As before we see the following exception upon execution of the program: "There is no FitOperation defined for class MeanTransformer which trains on a DataSet[org.apache.flink.ml.common.LabeledVector]". It is noteworthy, that this exception is thrown in the pre-flight phase, which means that the job has not been submitted to the runtime system. This has the advantage that you won’t see a job which runs for a couple of days and then fails because of an incompatible pipeline component. Type compatibility is, thus, checked at the very beginning for the complete job.
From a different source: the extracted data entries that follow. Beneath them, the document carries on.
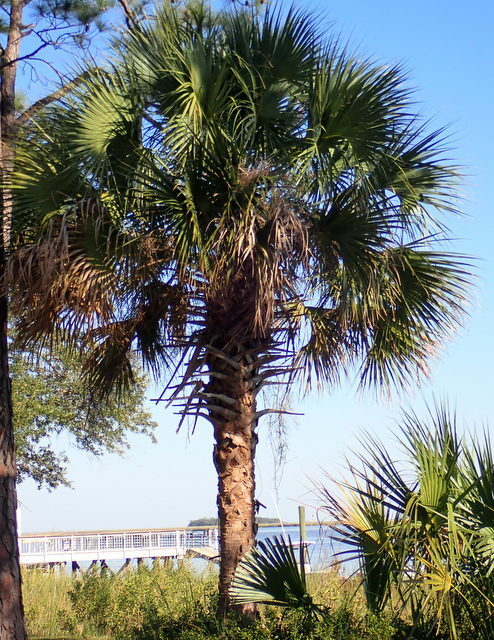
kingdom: Plantae
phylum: Tracheophyta
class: Liliopsida
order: Arecales
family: Arecaceae
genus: Sabal
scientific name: Sabal palmetto
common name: Blue palmetto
In order to make the MeanTransformer work on LabeledVector as well, we have to provide the corresponding operations. Consequently, we have to define a FitOperation[MeanTransformer, LabeledVector] and TransformOperation[MeanTransformer, LabeledVector, LabeledVector] as implicit values in the scope of MeanTransformer’s companion object.

object MeanTransformer {
  implicit val labeledVectorFitOperation = new FitOperation[MeanTransformer, LabeledVector] ...

  implicit val labeledVectorTransformOperation = new TransformOperation[MeanTransformer, LabeledVector, LabeledVector] ...
}

If we wanted to implement a Predictor instead of a Transformer, then we would have to provide a FitOperation, too. Moreover, a Predictor requires a PredictOperation which implements how predictions are calculated from testing data.